━━━━━ Study material ━━━━━
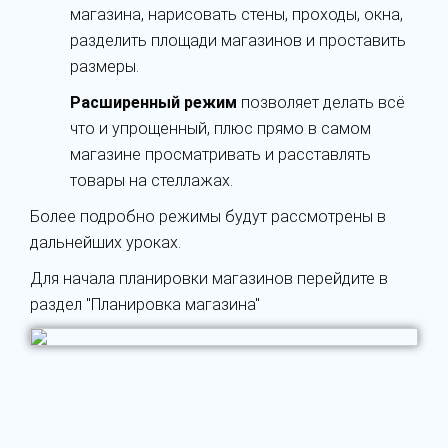
магазина, нарисовать стены, проходы, окна,
разделить площади магазинов и проставить
размеры.
Расширенный режим
позволяет делать всё
что и упрощенный, плюс прямо в самом
магазине просматривать и расставлять
товары на стеллажах.
Более подробно режимы будут рассмотрены в
дальнейших уроках.
Для начала планировки магазинов перейдите в
раздел "Планировка магазина"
━━━━━
Please retype the lines above word for word, leaving out the pictures.

магазина, нарисовать стены, проходы, окна,
разделить площади магазинов и проставить
размеры.
Расширенный режим
позволяет делать всё
что и упрощенный, плюс прямо в самом
магазине просматривать и расставлять
товары на стеллажах.
Более подробно режимы будут рассмотрены в
дальнейших уроках.
Для начала планировки магазинов перейдите в
раздел "Планировка магазина"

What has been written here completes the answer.